Work instructions | Go through the entries below and count the lines where "height" occurs. Give nothing but that number.

**** Supplied entries

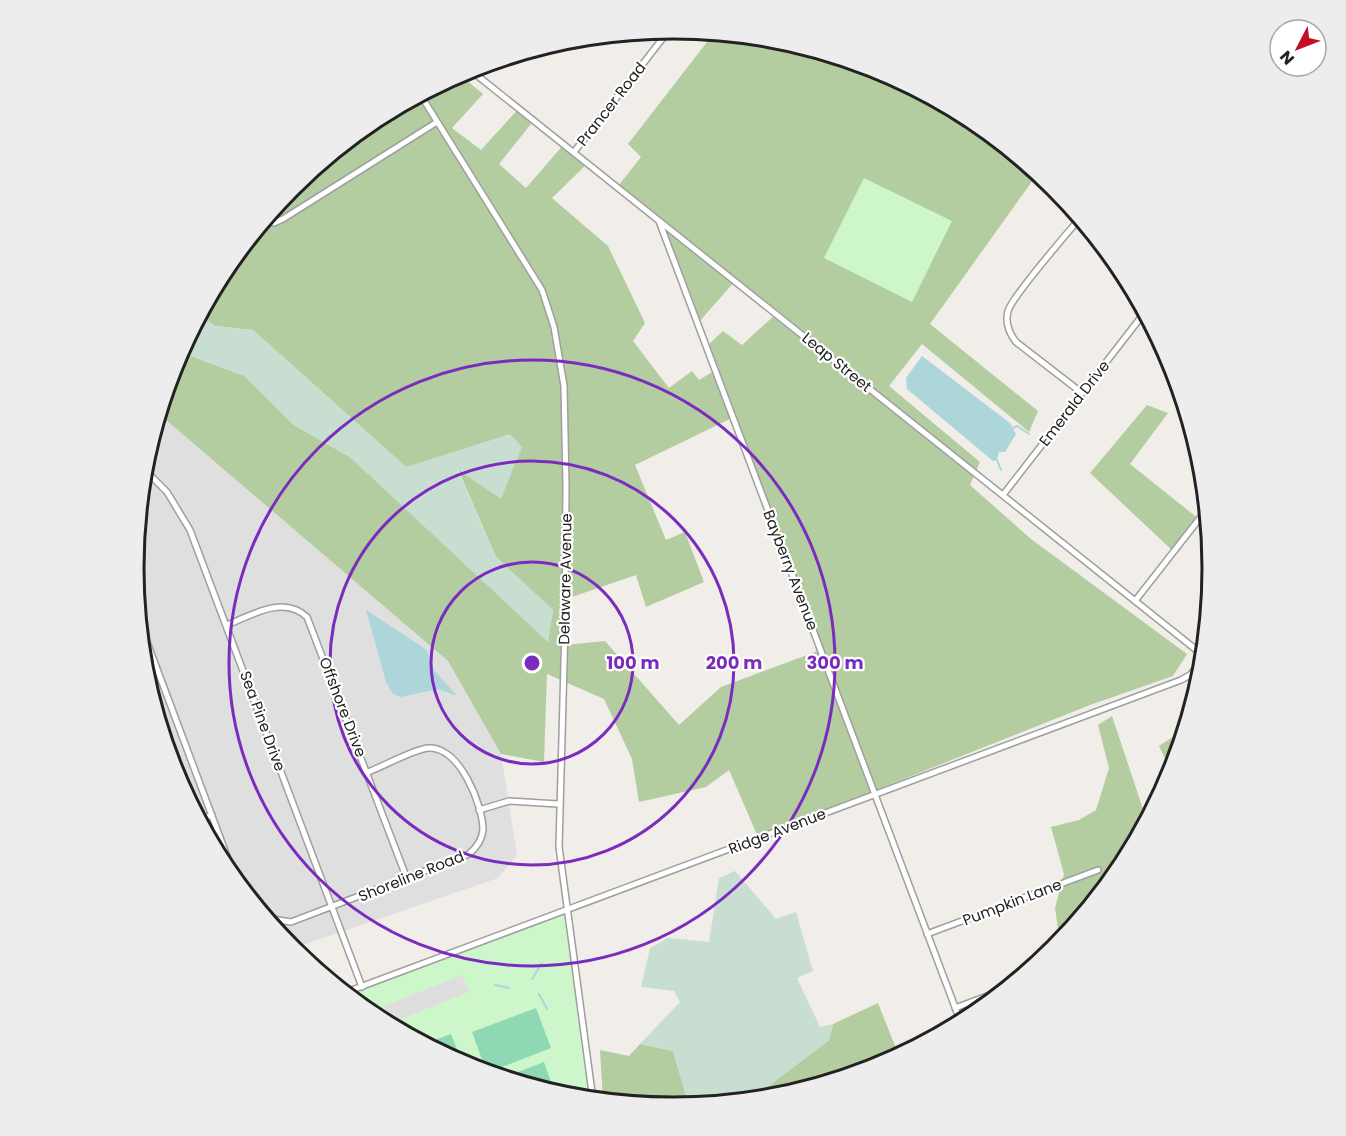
<svg xmlns="http://www.w3.org/2000/svg" width="1346" height="1136" viewBox="0 0 1346 1136" font-family="Poppins,sans-serif">
	<style>
		.residential { fill: #dfdfdf }
		.forest { fill: #b3cda1; fill-rule: evenodd }
		.wetland { fill: #c7ded1 }
		.park { fill: #cdf6cb }
		.pitch { fill: #8ed9b3 }
		.parking { fill: #dedede }
		.water { fill: #add6db }
		.lines { fill: none; stroke-linecap: round; stroke-linejoin: round }
		.stream { stroke: #add6db; stroke-width: 2 }
		.minor-casing { stroke: #9f9f9f; stroke-width: 8 }
		.minor { stroke: #fff; stroke-width: 5 }
		.ring { fill: none; stroke: #7b2cbf; stroke-width: 3 }
		.labels { text-anchor: middle; dominant-baseline: central; stroke-width: 4.5; stroke-linejoin: round; paint-order: stroke }
		.street-label { font-size: 15px; fill: #222; stroke: #fff }
		.rim { fill: none; stroke: #222; stroke-width: 3 }
		.centre { fill: #7b2cbf; stroke: #fff; stroke-width: 3 }
		.ring-label { font-size: 18px; text-anchor: middle; font-weight: bold; fill: #7b2cbf; stroke: #fff; stroke-width: 4.5; stroke-linejoin: round; paint-order: stroke }
	</style>
	<rect width="100%" height="100%" fill="#f1ede9"/>
	<!-- residential -->
	<path class="residential" d="M 159,414 L 448,661 L 501,754 L 517,855 L 498,878 L 291,949 L 224,867 L 174,774 L 144,673 L 134,568 L 144,462 Z"/>
	<!-- forest -->
	<path class="forest" d="M 714,33 L 779,39 L 880,70 L 973,120 L 1038,173 L 930,324 L 1038,411 L 1029,432 L 922,344 L 889,386 L 980,462 L 970,485 L 1031,539 L 1187,654 L 1173,676 L 1090,705 L 758,837 L 729,770 L 706,787 L 639,802 L 632,759 L 604,699 L 547,674 L 544,762 L 501,754 L 448,661 L 159,414 L 180,352 L 245,376 L 294,425 L 350,457 L 548,641 L 553,610 L 496,557 L 457,467 L 522,447 L 406,467 L 253,330 L 215,326 L 200,315 L 225,268 L 292,186 L 374,119 L 459,74 L 483,94 L 452,128 L 481,150 L 519,108 L 535,119 L 499,164 L 526,188 L 565,143 L 589,162 L 552,198 L 608,246 L 645,323 L 633,341 L 669,388 L 692,371 L 699,380 L 719,368 L 706,347 L 723,331 L 742,345 L 778,312 L 736,280 L 698,323 L 657,216 L 619,185 L 641,157 L 628,144 ZM 736,416 L 823,649 L 721,687 L 679,725 L 605,641 L 565,645 L 566,599 L 636,575 L 646,607 L 704,582 L 685,532 L 666,540 L 635,465 Z
		M 1147,405 L 1168,413 L 1130,464 L 1200,520 L 1174,552 L 1090,473 Z
		M 1112,716 L 1145,815 L 1151,813 L 1123,865 L 1111,870 L 1087,901 L 1090,907 L 1060,943 L 1055,908 L 1064,874 L 1051,827 L 1079,820 L 1096,810 L 1109,768 L 1098,725 Z
		M 1185,729 L 1172,773 L 1159,746 Z
		M 878,1003 L 899,1056 L 879,1067 L 778,1097 L 765,1099 L 763,1090 L 829,1040 L 833,1024 Z
		M 640,1044 L 673,1051 L 689,1105 L 696,1105 L 673,1107 L 603,1101 L 600,1050 L 629,1056 Z"/>
	<!-- wetland -->
	<path class="wetland" d="M 200,315 L 215,326 L 253,330 L 406,467 L 510,434 L 522,447 L 501,499 L 457,469 L 496,557 L 553,610 L 548,642 L 350,457 L 294,425 L 245,376 L 180,352 Z
		M 735,871 L 776,919 L 796,912 L 813,971 L 797,978 L 820,1027 L 833,1024 L 829,1040 L 763,1090 L 765,1099 L 689,1105 L 673,1051 L 640,1044 L 680,1002 L 674,991 L 641,987 L 650,948 L 668,938 L 709,942 L 719,878 Z"/>
	<!-- park -->
	<path class="park" d="M 864,178 L 952,221 L 912,302 L 824,258 Z
		M 567,911 L 592,1100 C 508,1091 408,1045 344,992 Z"/>
	<!-- pitch -->
	<path class="pitch" d="M 536,1008 L 551,1048 L 487,1073 L 472,1032 Z
		M 451,1034 L 463,1064 L 424,1044 Z
		M 544,1062 L 555,1093 L 503,1078 Z"/>
	<!-- parking -->
	<path class="parking" d="M 462,975 L 469,992 L 391,1023 L 384,1006 Z"/>
	<!-- water -->
	<path class="water" d="M 922,356 L 1010,423 L 1016,434 L 1005,452 L 999,452 L 997,460 L 993,461 L 907,389 L 906,378 Z
		M 366,610 L 427,650 L 434,670 L 457,696 L 438,689 L 401,697 L 393,694 L 386,682 Z"/>
	<g class="lines">
		<!-- stream -->
		<path class="stream" d="M 1011,429 L 1017,426 L 1029,434
			M 997,460 L 1001,470
			M 532,979 L 542,963
			M 495,985 L 509,988
			M 539,994 L 547,1009"/>
		<!-- minor casing -->
		<g class="minor-casing">
			<path id="minor" d="M 469,69 L 1204,656
				M 420,94 L 542,290 L 554,327 L 564,386 L 566,484 L 565,626 L 559,847 L 593,1100
				M 574,152 L 670,29
				M 1080,218 C 1066,235 1013,295 1008,311 C 1005,322 1009,333 1016,342 L 1082,393
				M 263,221 L 274,223 L 283,219 L 437,122
				M 659,221 L 961,1023
				M 143,468 L 167,492 L 190,530 L 362,987
				M 1003,495 L 1145,312
				M 1135,601 L 1207,509
				M 138,618 L 237,883
				M 227,625 C 252,615 283,595 307,617 L 407,879
				M 479,810 L 509,801 L 558,804
				M 199,820 L 212,815
				M 266,918 L 291,922 L 469,854 C 476,848 482,840 483,830 C 483,805 459,745 428,748 C 412,750 384,766 368,772
				M 927,934 L 1098,870
				M 344,993 L 1181,680 L 1190,675 L 1204,658
				M 955,1008 L 1006,989"/>
		</g>
		<!-- minor -->
		<use href="#minor" class="minor"/>
	</g>
	<!-- distance rings -->
	<g class="ring">
		<circle cx="532" cy="663" r="101"/>
		<circle cx="532" cy="663" r="202"/>
		<circle cx="532" cy="663" r="303"/>
	</g>
	<g class="labels">
		<!-- street labels -->
		<g class="street-label">
			<text transform="translate(611 104) rotate(-52)">Prancer Road</text>
			<text transform="translate(837 362) rotate(39)">Leap Street</text>
			<text transform="translate(1074 403) rotate(-52)">Emerald Drive</text>
			<text transform="translate(791 570) rotate(69)">Bayberry Avenue</text>
			<text transform="translate(565 579) rotate(-89)">Delaware Avenue</text>
			<text transform="translate(343 707) rotate(69)">Offshore Drive</text>
			<text transform="translate(263 721) rotate(70)">Sea Pine Drive</text>
			<text transform="translate(777 831) rotate(-21)">Ridge Avenue</text>
			<text transform="translate(411 876) rotate(-22)">Shoreline Road</text>
			<text transform="translate(1012 902) rotate(-21)">Pumpkin Lane</text>
		</g>
	</g>
	<!-- crop -->
	<path d="M0 0H1346V1136H0ZM144 568a529 529 0 1 1 1058 0a529 529 0 1 1-1058 0Z" fill="#ededed" fill-rule="evenodd"/>
	<path class="rim" d="M144 568a529 529 0 1 1 1058 0a529 529 0 1 1-1058 0Z"/>
	<circle cx="532" cy="663" r="9" class="centre"/>
	<g class="ring-label">
		<text x="633" y="669">100 m</text>
		<text x="734" y="669">200 m</text>
		<text x="835" y="669">300 m</text>
	</g>
	<!-- north arrow -->
	<g transform="translate(1298 48) rotate(228)"><circle r="28" fill="#ffffff" stroke="#a7a7a7" stroke-width="1.5"/>
	<path d="M0-4.5L10 22L0 15L-10 22Z" fill="#c41026"/>
	<text y="-9" font-size="16" font-weight="bold" text-anchor="middle" fill="#222222">N</text>
	</g>
</svg>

********

Response to the exercise | 2